Hi @rikardn Thank you so much for reaching out! This is great to have you also on board for this initial discussion meeting.
Anyone else: Here is the link to the doodle https://doodle.com/meeting/participate/id/bWqxJnge It will be active until this Friday 22/09/2023.
Is there a date/time/link for the meeting?
Is there a date/time/link for the meeting?
You got mail.
Thanks all for the very interesting discussion! After getting to know the PEtab format a bit better I just wanted to share my thoughts.
In pharmacometrics much of what is in the PEtab would be considered being part of the model. The experimental conditions, the expression for the observations and noise (called the error model in pharmacometrics) and the parameters. Also the dataset, although not regarded as a part of the model, is very tightly linked to the model. Most often a model is developed for one dataset (experiment or trial) and will never see any other datasets (apart from slight modifications of the dataset, for example exclusion of outliers). This reduces the need for a file format such as PEtab for models in pharmacometrics. To me, correct me if I am wrong, it seems as if an SBML model doesn't have the same tight coupling to one single dataset and is designed to allow multiple experiments for the same model.
Yes, we often have multiple datasets and also in the context of PBPK models we often use the data from many different studies. The idea is to have a general model which can be applied to multiple datasets, instead of having a model for a single dataset (but the latter also happens quit often). As a consequence it makes sense to split things up into model equations (SBML), optimization (PETab), simulations (dosing protocols), and the information about the priors/non-linear mixed effects (these could also vary depending on the questions/datasets). Perfect separation is not possible but there are different building blocks instead of everything combined for a single dataset. You want to optimize a certain subset of data with a given model structure and priors/NLME for a subset of simulation experiments/conditions corresponding to the protocol how the data was generated. This gives you much more flexibility and reusability and tools can focus on certain subsets of the problem.

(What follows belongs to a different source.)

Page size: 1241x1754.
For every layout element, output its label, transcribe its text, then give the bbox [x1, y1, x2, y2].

Just to add on @matthiaskoenig reply: Even for more "simple" popPK models (simple w.r.t to PBPK models π) that could rely on a single dataset this would still be benefitial.
For example:
It is a different point of view: what in pharmacometrics is considered to be a model (and having all in a single file, at least in NONMEM), in PEtab is considered as a modular "problem" where the yaml file puts all pieces together and allowing the user to reuse any of the individual parts.

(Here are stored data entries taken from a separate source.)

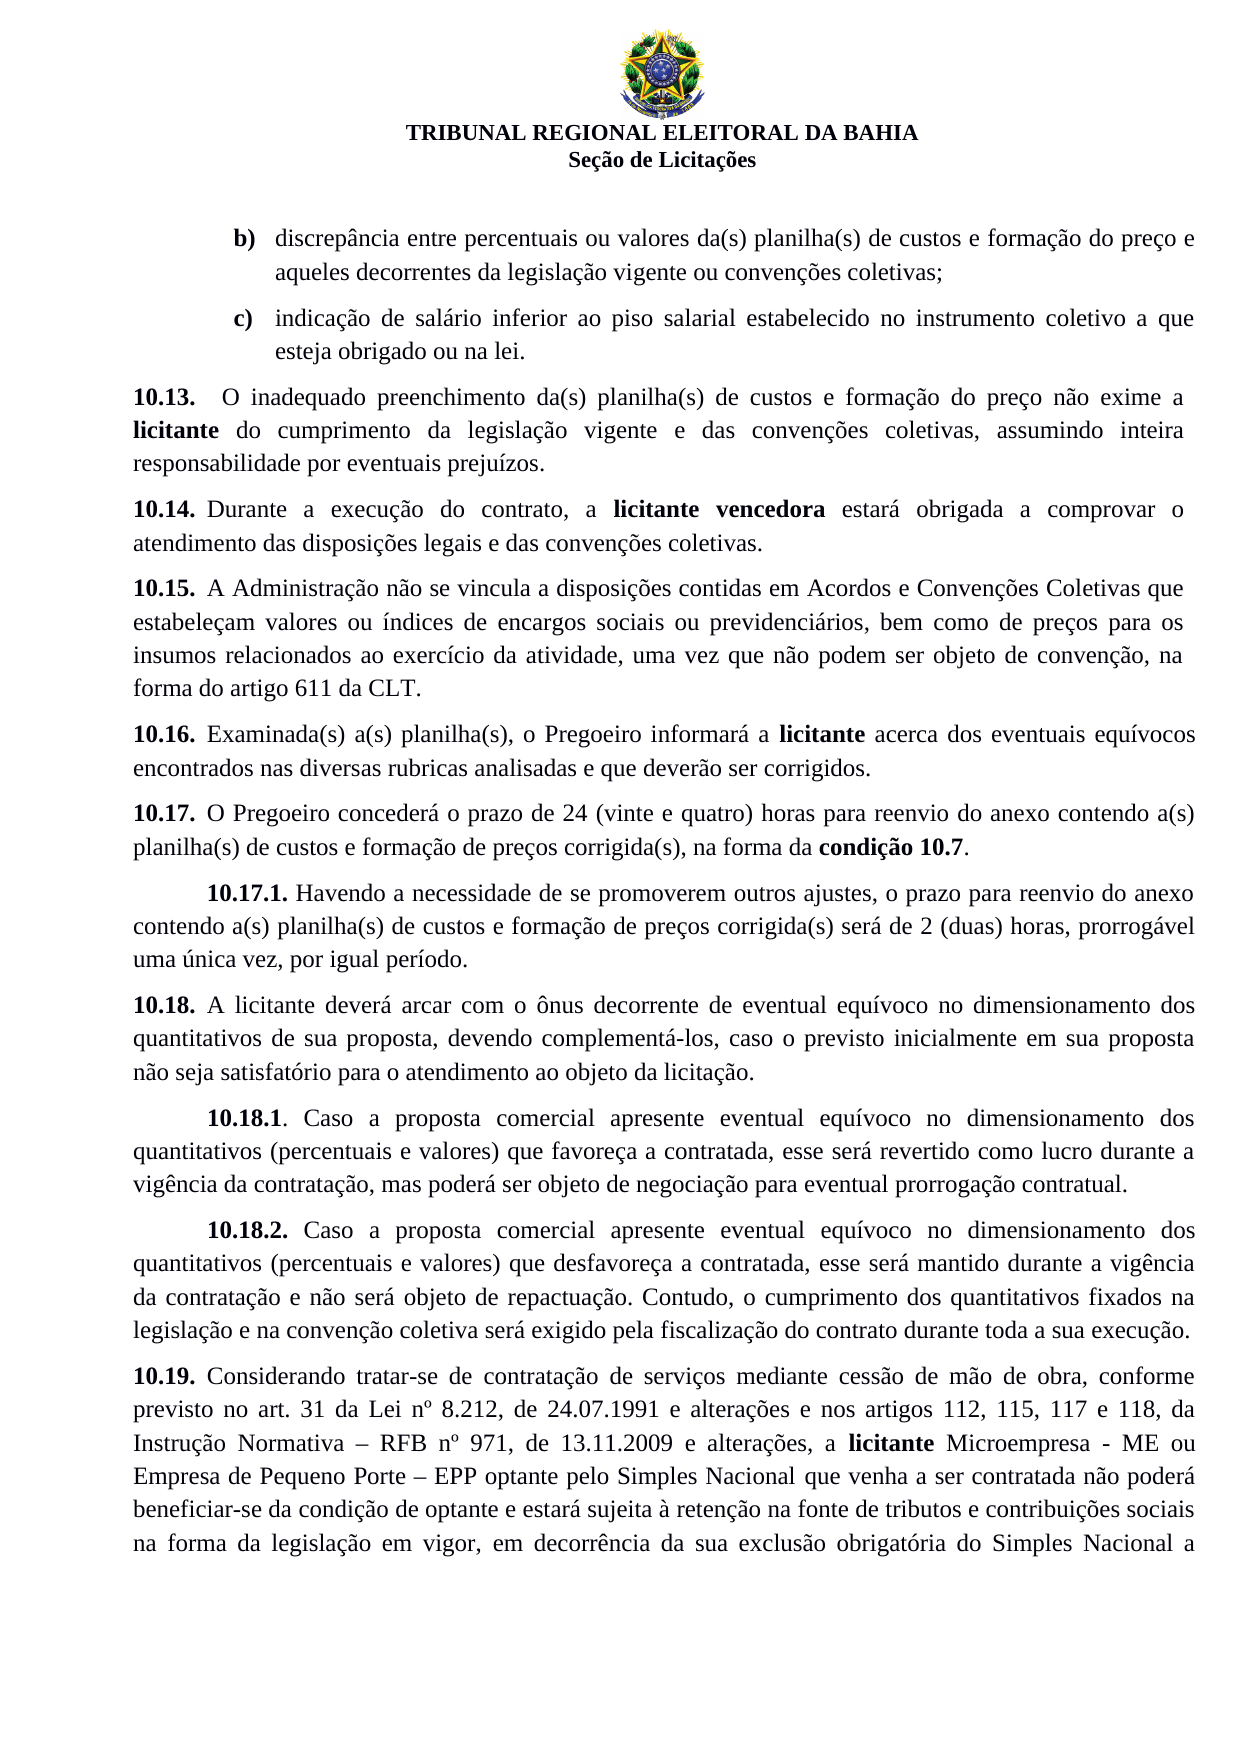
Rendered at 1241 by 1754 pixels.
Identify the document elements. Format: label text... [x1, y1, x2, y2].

list indicação de salário inferior ao piso salarial estabelecido no instrumento coletivo a que esteja obrigado ou na lei. [233, 299, 1196, 366]
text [133, 1358, 1196, 1558]
list discrepância entre percentuais ou valores da(s) planilha(s) de custos e formação do preço e aqueles decorrentes da legislação vigente ou convenções coletivas; [233, 220, 1196, 287]
text 10.18.1. Caso a proposta comercial apresente eventual equívoco no dimensionamento dos quantitativos (percentuais e valores) que favoreça a contratada, esse será revertido como lucro durante a vigência da contratação, mas poderá ser objeto de negociação para eventual prorrogação contratual. [133, 1099, 1196, 1199]
text 10.13. O inadequado preenchimento da(s) planilha(s) de custos e formação do preço não exime a licitante do cumprimento da legislação vigente e das convenções coletivas, assumindo inteira responsabilidade por eventuais prejuízos. [133, 378, 1185, 478]
text 10.15. A Administração não se vincula a disposições contidas em Acordos e Convenções Coletivas que estabeleçam valores ou índices de encargos sociais ou previdenciários, bem como de preços para os insumos relacionados ao exercício da atividade, uma vez que não podem ser objeto de convenção, na forma do artigo 611 da CLT. [133, 570, 1185, 703]
text 10.14. Durante a execução do contrato, a licitante vencedora estará obrigada a comprovar o atendimento das disposições legais e das convenções coletivas. [133, 491, 1185, 558]
text 10.17.1. Havendo a necessidade de se promoverem outros ajustes, o prazo para reenvio do anexo contendo a(s) planilha(s) de custos e formação de preços corrigida(s) será de 2 (duas) horas, prorrogável uma única vez, por igual período. [133, 874, 1196, 974]
text 10.18. A licitante deverá arcar com o ônus decorrente de eventual equívoco no dimensionamento dos quantitativos de sua proposta, devendo complementá-los, caso o previsto inicialmente em sua proposta não seja satisfatório para o atendimento ao objeto da licitação. [133, 987, 1196, 1087]
text 10.18.2. Caso a proposta comercial apresente eventual equívoco no dimensionamento dos quantitativos (percentuais e valores) que desfavoreça a contratada, esse será mantido durante a vigência da contratação e não será objeto de repactuação. Contudo, o cumprimento dos quantitativos fixados na legislação e na convenção coletiva será exigido pela fiscalização do contrato durante toda a sua execução. [133, 1212, 1196, 1345]
text 10.17. O Pregoeiro concederá o prazo de 24 (vinte e quatro) horas para reenvio do anexo contendo a(s) planilha(s) de custos e formação de preços corrigida(s), na forma da condição 10.7. [133, 795, 1196, 862]
text 10.16. Examinada(s) a(s) planilha(s), o Pregoeiro informará a licitante acerca dos eventuais equívocos encontrados nas diversas rubricas analisadas e que deverão ser corrigidos. [133, 716, 1196, 783]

Which problem would you like to address? Please describe. Currently, PEtab does not allow to express nonlinear mixed effects models (i.e containing fixed (population) and random (patient-specific) effects). These models are very common to represent inter-patient variability in pharmacological models. IIUC, such models are often represented in software like NONMEM, which was developed in the late 70s. I believe the field could benefit from a software independent model storage and exchange format.
Describe the solution you would like In this spreadsheet, I have summarised a suggestion for a PEtab extension to introduce random effects in addition to the current format, which only allows to express fixed effects (happy to jump on a brief call to discuss in person).
Describe alternatives you have considered There is a format called PharmML (Fig 2 here), which can express mixed effects, too. However, I don't think it is widely used yet, perhaps because the XML format is hard for humans to read and understand.
Additional context I have no experience with NLME. While I have briefly discussed the suggestion linked in the spreadsheet with NLME experts, it would be good to get broader insight into a variety of use cases.